The rejection comes as a relief to Prime Minister Manmohan Singh’s government, which has been assailed by allegations of graft and policy drift for more than a year after a former Cabinet minister and company executives were charged with conspiring to sell phone permits at below-market rates.
The court’s order followed a petition by regional politician Subramanian Swamy, who alleged that as finance minister the permits were awarded, Chidambaram was party to discussions on the pricing of airwaves. During arguments, Swamy has said the evidences he produced before the court is sufficient to establish Chidambaram is as culpable as Andimuthu Raja, a former telecommunications minister who is in jail while facing trial in the scam.
“This is a small relief for Chidambaram and the government,” N. Bhaskara Rao, New Delhi-based chairman of the Centre for Media Studies, said in a telephone interview. “Recent developments have negative implications not just for telecommunications but other sectors also. Foreign investors will be concerned and there will be a pause in investments.”

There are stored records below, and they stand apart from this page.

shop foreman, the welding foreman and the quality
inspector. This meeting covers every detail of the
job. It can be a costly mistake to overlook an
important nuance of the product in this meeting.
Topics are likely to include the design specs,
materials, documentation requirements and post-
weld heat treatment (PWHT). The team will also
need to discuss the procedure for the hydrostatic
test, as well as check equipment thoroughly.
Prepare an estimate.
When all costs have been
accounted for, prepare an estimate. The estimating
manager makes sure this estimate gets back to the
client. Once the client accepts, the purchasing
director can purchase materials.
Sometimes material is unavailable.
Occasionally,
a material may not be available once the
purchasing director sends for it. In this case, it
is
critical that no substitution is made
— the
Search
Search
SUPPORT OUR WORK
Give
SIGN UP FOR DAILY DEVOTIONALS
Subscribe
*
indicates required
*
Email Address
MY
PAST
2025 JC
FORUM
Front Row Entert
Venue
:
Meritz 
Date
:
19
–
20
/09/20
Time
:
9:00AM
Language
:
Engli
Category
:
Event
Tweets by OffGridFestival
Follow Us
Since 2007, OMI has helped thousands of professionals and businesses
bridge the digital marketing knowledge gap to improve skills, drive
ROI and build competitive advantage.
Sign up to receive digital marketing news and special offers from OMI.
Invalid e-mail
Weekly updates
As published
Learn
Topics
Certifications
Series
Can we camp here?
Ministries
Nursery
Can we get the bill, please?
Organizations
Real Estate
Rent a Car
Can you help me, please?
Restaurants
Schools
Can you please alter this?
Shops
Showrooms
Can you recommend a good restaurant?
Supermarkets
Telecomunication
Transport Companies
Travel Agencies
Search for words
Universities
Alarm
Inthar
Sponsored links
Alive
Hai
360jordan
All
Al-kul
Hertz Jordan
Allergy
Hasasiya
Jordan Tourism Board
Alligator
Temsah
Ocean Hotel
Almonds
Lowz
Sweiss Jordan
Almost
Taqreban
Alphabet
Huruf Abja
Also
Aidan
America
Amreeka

Swamy plans to challenge the dismissal of his petition in a higher court, he told reporters in New Delhi today.
Resignation Demanded
While hearing a separate plea from Swamy, the Supreme Court on Feb. 2 left it to the trial court to decide whether to probe the role of Chidambaram in the phone-permit case. In another order, Supreme Court Justices G.S. Singhvi and A.K. Ganguly canceled 122 permits to run cellular services that were awarded in 2008, saying the allocation was done in an arbitrary and unconstitutional manner.

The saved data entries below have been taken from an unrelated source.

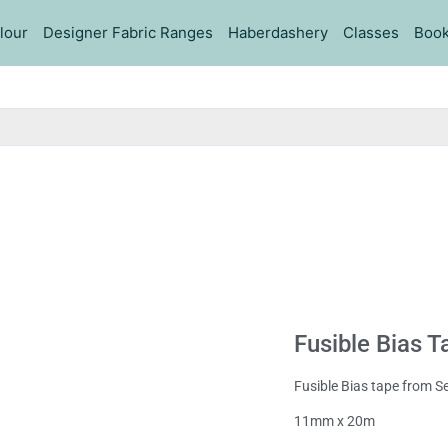
lour
Designer Fabric Ranges
Haberdashery
Classes
Book
Fusible Bias 
Fusible Bias tape from 
11mm x 20m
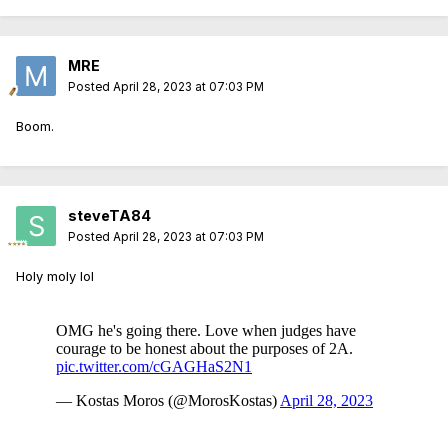
MRE
Posted
April 28, 2023 at 07:03 PM
Boom.
steveTA84
Posted
April 28, 2023 at 07:03 PM
Holy moly lol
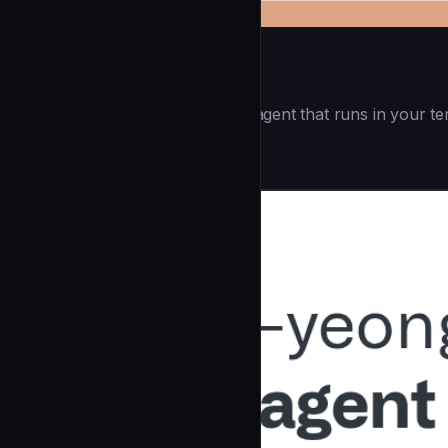
Openai Codex CLI
(55.8k ⭐) - Lightweight coding agent that runs in your te
Development
community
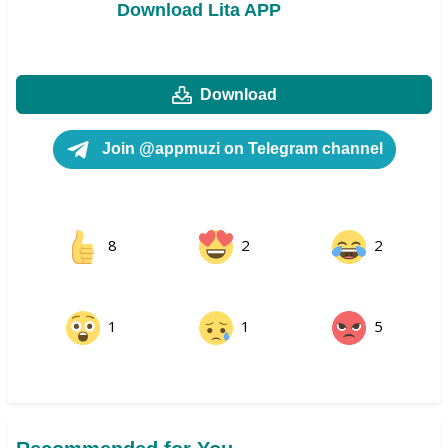
Download Lita APP
Download
Join @appmuzi on Telegram channel
8
2
2
1
1
5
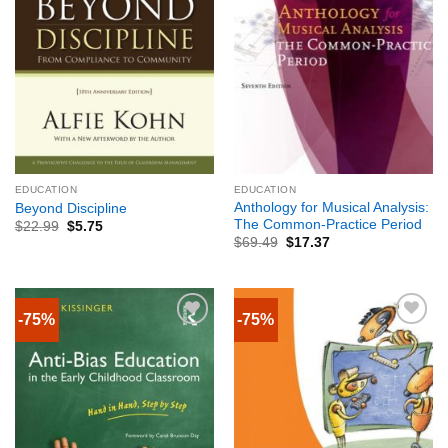
EDUCATION
EDUCATION
Anthology for Musical Analysis:
Beyond Discipline
The Common-Practice Period
$
22.99
$
5.75
$
69.49
$
17.37
-75%
-75%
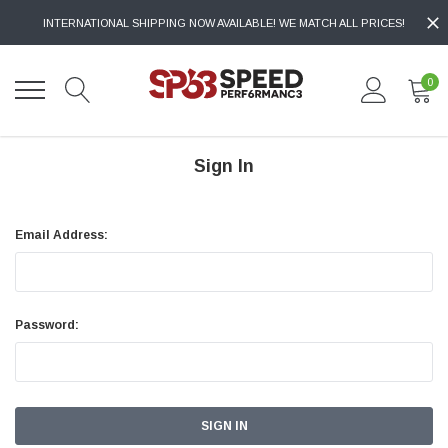
INTERNATIONAL SHIPPING NOW AVAILABLE! WE MATCH ALL PRICES!
0
Sign In
Email Address:
Password:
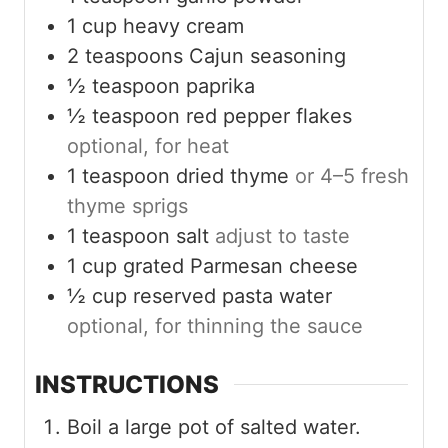
1
cup
heavy cream
2
teaspoons
Cajun seasoning
½
teaspoon
paprika
½
teaspoon
red pepper flakes
optional, for heat
1
teaspoon
dried thyme
or 4–5 fresh
thyme sprigs
1
teaspoon
salt
adjust to taste
1
cup
grated Parmesan cheese
½
cup
reserved pasta water
optional, for thinning the sauce
INSTRUCTIONS
Boil a large pot of salted water.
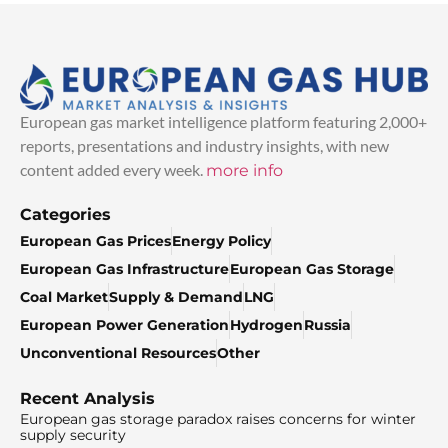
European gas market intelligence platform featuring 2,000+
reports, presentations and industry insights, with new
content added every week.
more info
Categories
European Gas Prices
Energy Policy
European Gas Infrastructure
European Gas Storage
Coal Market
Supply & Demand
LNG
European Power Generation
Hydrogen
Russia
Unconventional Resources
Other
Recent Analysis
European gas storage paradox raises concerns for winter
supply security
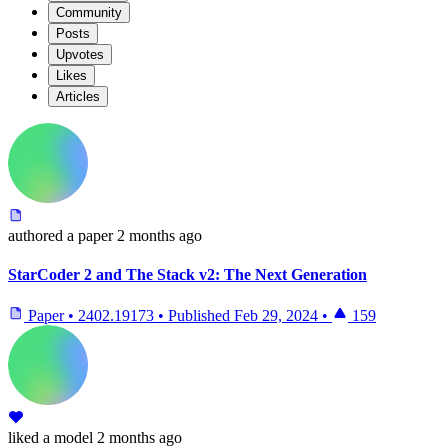
Community
Posts
Upvotes
Likes
Articles
authored
a paper
2 months ago
StarCoder 2 and The Stack v2: The Next Generation
Paper
•
2402.19173
•
Published
Feb 29, 2024
•
159
liked
a model
2 months ago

The main opposition Bharatiya Janata Party has demanded the home minister’s resignation, while the ruling Congress party has rejected Swamy’s allegations.

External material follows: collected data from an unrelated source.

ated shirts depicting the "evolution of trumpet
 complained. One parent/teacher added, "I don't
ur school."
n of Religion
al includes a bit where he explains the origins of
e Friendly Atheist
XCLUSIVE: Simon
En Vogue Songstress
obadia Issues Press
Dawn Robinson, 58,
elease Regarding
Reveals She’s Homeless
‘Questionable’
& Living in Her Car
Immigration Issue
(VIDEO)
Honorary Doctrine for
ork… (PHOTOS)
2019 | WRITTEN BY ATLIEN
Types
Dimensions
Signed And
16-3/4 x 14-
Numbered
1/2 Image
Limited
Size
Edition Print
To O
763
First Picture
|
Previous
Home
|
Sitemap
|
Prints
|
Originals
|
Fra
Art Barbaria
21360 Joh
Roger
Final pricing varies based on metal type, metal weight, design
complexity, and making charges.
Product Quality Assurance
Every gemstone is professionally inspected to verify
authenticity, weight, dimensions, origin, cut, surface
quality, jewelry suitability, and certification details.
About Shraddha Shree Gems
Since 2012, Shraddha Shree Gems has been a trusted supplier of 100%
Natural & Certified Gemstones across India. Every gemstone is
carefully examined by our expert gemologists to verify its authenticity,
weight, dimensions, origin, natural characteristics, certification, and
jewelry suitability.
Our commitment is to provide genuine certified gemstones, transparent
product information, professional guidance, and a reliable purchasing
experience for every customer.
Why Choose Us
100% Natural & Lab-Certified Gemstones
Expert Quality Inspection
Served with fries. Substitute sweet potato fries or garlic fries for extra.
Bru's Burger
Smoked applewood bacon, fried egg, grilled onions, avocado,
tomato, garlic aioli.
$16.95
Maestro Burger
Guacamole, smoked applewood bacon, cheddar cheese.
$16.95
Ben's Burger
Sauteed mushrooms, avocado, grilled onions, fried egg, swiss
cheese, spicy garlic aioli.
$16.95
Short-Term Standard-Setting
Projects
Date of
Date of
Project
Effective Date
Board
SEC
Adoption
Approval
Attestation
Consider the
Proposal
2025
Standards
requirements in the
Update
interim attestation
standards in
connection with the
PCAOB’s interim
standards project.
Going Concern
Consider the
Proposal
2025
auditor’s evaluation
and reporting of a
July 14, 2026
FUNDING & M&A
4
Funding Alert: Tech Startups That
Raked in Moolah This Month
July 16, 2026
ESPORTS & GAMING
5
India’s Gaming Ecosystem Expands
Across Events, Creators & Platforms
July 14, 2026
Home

Chidambaram, 66, a lawyer and Harvard Business School Graduate, is one of the most prominent members of the Congress- led government. He was finance minister from 2004 until 2008, and took over as home minister following the November 2008 Mumbai terrorist attacks. Chidambaram denies approving the pricing, saying last year he urged an auction of the permits instead of their issuance for fees fixed more than six years earlier.
Revenue Loss
India’s chief auditor said the first-come, first-serve sale four years ago may have lowered government revenue by $31 billion. The Central Bureau of Investigation put the loss to the government from the license awards at a lower $4.9 billion.
Raja and company executives face charges they conspired to grant permits to unqualified companies for personal benefit. All deny wrongdoing and are on trial.
Allegations of corruption weakened Singh’s government, stalling its legislative agenda for much of the last 14 months. Street protests and hunger strikes triggered appeals from business leaders to curb graft that has dented investor confidence in Asia’s third-largest economy.